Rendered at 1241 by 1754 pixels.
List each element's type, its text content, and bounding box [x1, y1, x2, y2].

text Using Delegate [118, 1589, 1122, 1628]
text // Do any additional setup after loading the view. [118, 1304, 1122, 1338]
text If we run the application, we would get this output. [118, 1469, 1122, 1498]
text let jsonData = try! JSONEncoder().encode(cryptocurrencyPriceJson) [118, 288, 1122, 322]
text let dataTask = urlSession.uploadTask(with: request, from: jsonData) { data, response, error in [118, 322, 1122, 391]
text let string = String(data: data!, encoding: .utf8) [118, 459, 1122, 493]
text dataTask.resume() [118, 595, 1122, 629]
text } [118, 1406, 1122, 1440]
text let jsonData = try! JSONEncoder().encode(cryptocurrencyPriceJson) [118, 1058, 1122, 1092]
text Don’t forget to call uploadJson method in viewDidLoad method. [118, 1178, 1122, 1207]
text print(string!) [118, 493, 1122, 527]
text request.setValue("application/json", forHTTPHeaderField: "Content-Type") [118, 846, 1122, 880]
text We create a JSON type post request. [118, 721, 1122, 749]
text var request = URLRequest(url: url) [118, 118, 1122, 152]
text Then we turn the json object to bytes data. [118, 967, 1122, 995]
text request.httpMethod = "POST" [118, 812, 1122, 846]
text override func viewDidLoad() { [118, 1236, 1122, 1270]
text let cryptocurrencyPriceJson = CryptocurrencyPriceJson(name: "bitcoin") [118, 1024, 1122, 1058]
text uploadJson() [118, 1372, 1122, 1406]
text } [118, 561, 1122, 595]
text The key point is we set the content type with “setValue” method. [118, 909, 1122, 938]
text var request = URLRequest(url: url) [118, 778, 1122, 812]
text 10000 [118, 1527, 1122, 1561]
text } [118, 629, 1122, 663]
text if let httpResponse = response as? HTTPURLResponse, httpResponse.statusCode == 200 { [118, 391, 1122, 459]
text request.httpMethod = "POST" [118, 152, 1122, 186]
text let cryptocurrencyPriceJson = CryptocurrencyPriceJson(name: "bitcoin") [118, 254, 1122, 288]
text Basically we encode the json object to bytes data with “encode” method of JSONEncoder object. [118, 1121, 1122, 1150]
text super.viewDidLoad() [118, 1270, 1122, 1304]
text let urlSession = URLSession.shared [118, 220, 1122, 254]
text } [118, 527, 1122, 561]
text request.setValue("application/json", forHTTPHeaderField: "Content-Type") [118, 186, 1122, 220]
=-=-=
Could you copy out the entries again, from the very first line up to and including the line that contains "List each element's"?

Rendered at 1241 by 1754 pixels.
List each element's type, its text content, and bounding box [x1, y1, x2, y2].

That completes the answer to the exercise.